==== Provided information ====

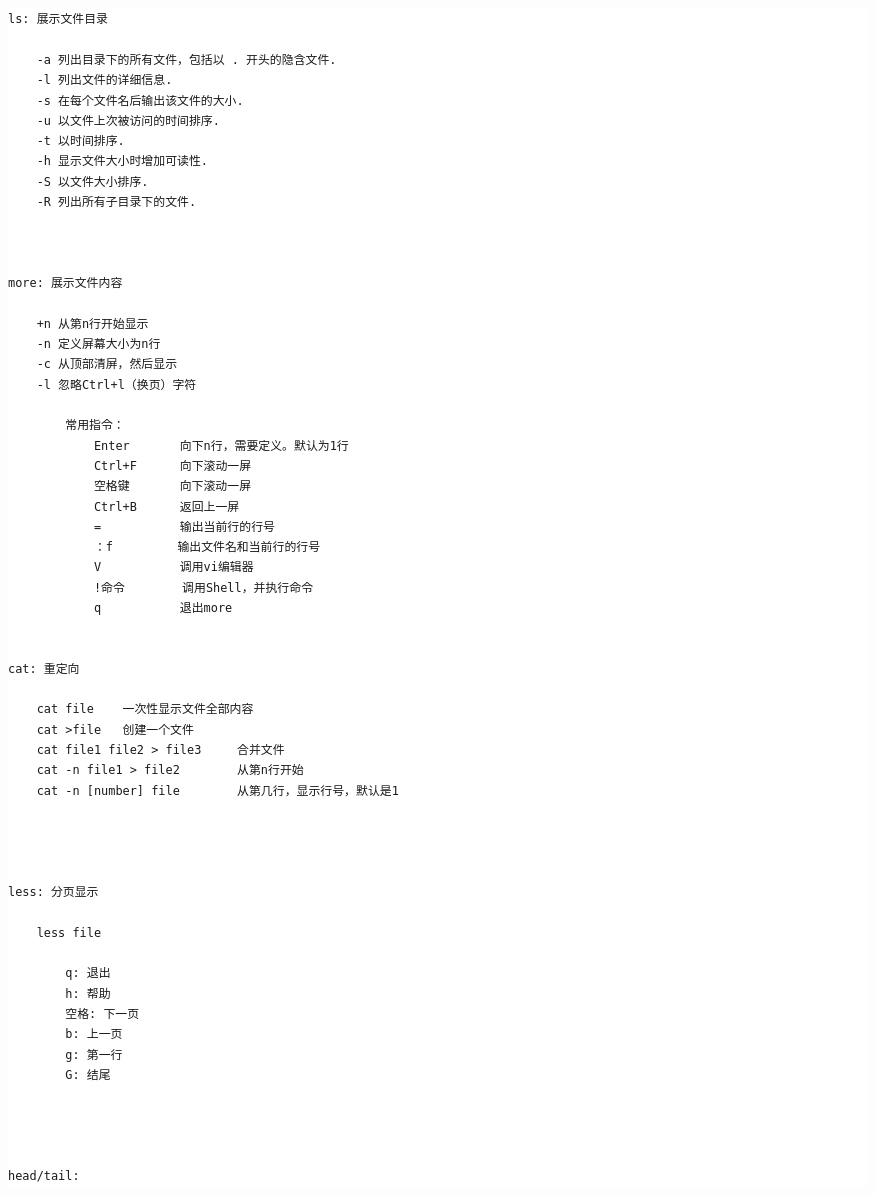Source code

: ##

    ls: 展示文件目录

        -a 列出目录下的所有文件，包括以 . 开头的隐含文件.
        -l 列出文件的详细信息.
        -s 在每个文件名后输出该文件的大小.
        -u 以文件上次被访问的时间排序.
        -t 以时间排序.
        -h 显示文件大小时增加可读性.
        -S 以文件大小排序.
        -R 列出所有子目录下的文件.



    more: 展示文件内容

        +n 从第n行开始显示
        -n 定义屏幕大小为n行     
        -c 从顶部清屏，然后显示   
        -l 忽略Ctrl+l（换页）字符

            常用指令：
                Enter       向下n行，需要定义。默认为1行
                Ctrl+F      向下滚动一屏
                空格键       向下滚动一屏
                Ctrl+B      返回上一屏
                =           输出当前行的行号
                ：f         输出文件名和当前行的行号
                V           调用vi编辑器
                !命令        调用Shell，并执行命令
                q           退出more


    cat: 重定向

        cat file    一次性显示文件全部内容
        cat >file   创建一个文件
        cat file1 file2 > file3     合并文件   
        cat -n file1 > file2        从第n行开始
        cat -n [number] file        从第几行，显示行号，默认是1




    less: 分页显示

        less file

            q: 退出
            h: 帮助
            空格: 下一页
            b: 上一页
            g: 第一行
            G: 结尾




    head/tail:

====
==== Provided information ====

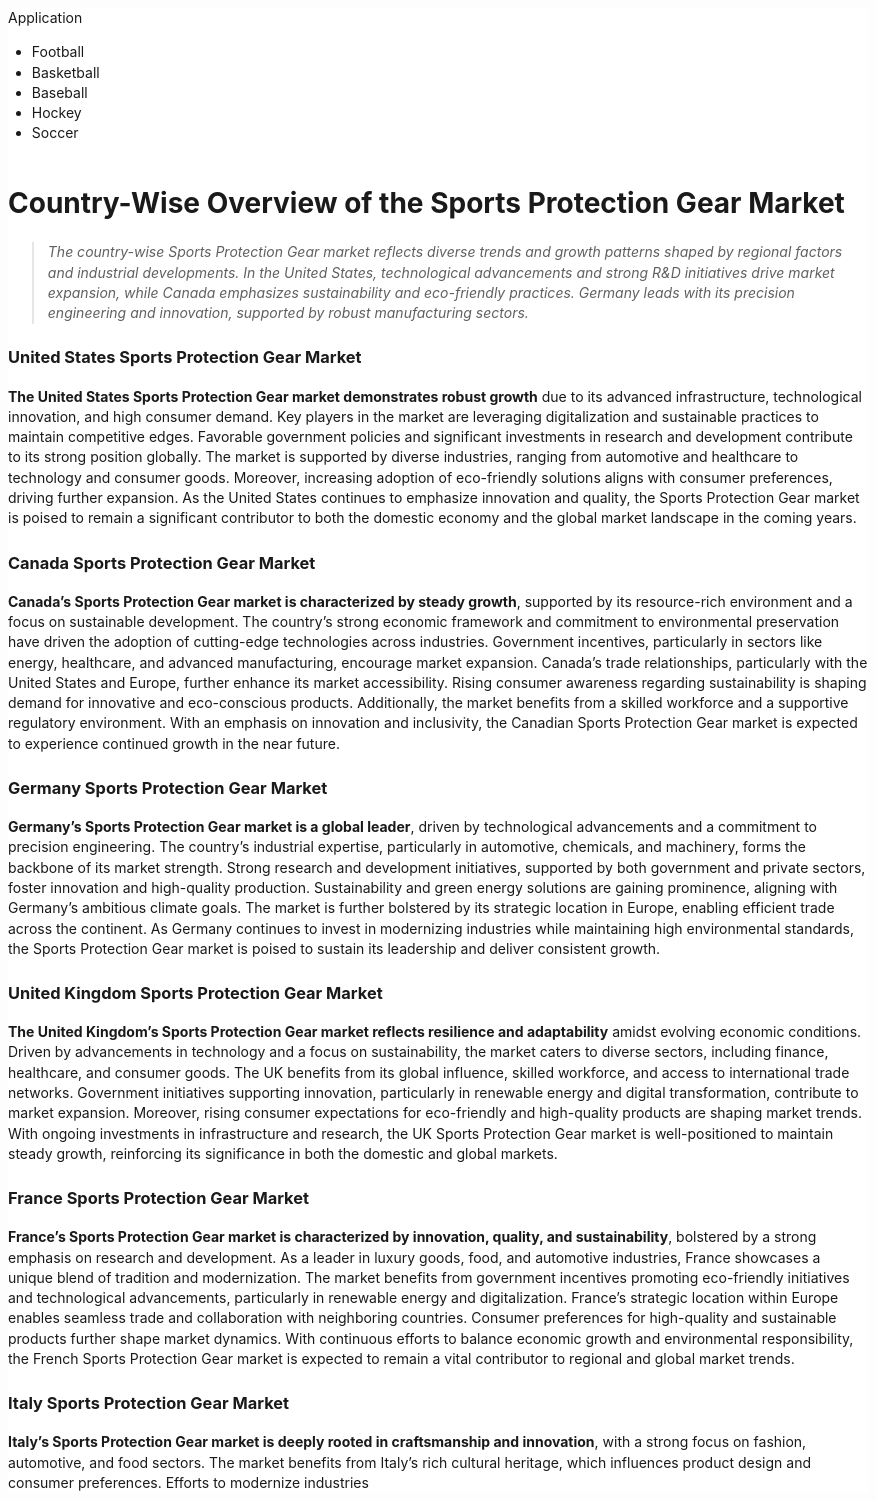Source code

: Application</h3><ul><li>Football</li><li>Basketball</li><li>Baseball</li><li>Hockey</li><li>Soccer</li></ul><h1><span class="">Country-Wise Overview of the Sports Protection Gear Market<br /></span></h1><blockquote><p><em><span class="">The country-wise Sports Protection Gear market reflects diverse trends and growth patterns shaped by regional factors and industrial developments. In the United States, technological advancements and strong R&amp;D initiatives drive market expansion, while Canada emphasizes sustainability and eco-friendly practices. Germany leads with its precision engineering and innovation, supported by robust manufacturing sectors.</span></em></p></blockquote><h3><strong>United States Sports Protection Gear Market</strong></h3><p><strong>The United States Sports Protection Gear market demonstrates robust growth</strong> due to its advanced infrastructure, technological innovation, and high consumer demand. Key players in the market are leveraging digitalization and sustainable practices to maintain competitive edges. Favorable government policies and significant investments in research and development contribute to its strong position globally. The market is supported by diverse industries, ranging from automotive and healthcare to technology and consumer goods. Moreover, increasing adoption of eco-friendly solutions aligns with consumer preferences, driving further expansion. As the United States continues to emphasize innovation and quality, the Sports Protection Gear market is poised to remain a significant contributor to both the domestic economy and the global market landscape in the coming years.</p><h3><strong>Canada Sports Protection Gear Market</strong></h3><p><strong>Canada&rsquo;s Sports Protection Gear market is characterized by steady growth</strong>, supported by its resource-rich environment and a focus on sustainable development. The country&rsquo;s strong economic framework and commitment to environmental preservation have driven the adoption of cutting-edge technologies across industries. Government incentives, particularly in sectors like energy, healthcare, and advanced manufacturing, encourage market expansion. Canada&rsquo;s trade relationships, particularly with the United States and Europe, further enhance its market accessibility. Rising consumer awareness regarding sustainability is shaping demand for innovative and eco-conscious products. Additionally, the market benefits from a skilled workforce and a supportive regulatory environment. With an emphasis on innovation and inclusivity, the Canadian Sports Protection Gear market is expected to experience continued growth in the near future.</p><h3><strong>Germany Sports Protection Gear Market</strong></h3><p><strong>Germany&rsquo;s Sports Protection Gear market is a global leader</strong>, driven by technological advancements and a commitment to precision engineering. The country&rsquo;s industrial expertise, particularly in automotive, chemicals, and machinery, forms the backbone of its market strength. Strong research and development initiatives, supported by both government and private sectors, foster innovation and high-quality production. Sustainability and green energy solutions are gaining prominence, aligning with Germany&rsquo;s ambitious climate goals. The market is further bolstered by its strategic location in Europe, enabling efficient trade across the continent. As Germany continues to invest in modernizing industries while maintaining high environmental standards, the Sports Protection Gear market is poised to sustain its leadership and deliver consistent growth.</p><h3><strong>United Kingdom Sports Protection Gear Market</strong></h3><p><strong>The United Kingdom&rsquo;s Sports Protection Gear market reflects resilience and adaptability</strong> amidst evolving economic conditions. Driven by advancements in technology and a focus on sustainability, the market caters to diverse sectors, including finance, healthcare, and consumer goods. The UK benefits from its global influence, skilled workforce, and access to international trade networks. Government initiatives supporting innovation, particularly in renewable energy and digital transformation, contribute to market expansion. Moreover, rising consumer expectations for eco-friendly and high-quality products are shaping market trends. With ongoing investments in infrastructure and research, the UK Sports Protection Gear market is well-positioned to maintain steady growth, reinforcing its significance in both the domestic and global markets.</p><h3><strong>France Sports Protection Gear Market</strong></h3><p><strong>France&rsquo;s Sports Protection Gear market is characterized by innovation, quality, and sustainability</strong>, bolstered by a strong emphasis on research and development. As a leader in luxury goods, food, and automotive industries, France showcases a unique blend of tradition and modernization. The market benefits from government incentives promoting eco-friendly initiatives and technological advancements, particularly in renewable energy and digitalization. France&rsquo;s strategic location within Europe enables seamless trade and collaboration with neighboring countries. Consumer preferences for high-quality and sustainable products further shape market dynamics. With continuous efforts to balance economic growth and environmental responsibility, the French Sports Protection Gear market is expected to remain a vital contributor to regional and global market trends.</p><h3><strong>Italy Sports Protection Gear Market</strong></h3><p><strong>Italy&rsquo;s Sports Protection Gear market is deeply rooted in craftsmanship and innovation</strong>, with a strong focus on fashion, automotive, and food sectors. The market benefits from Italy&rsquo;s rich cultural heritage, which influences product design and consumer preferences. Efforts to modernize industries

====

**Action item**
The output should be exactly the lines above from the line containing "-n 定义屏幕大小为n行" to the line containing "cat -n file1", inclusive, with no other lines.

**Answer space**
        -n 定义屏幕大小为n行     
        -c 从顶部清屏，然后显示   
        -l 忽略Ctrl+l（换页）字符

            常用指令：
                Enter       向下n行，需要定义。默认为1行
                Ctrl+F      向下滚动一屏
                空格键       向下滚动一屏
                Ctrl+B      返回上一屏
                =           输出当前行的行号
                ：f         输出文件名和当前行的行号
                V           调用vi编辑器
                !命令        调用Shell，并执行命令
                q           退出more


    cat: 重定向

        cat file    一次性显示文件全部内容
        cat >file   创建一个文件
        cat file1 file2 > file3     合并文件   
        cat -n file1 > file2        从第n行开始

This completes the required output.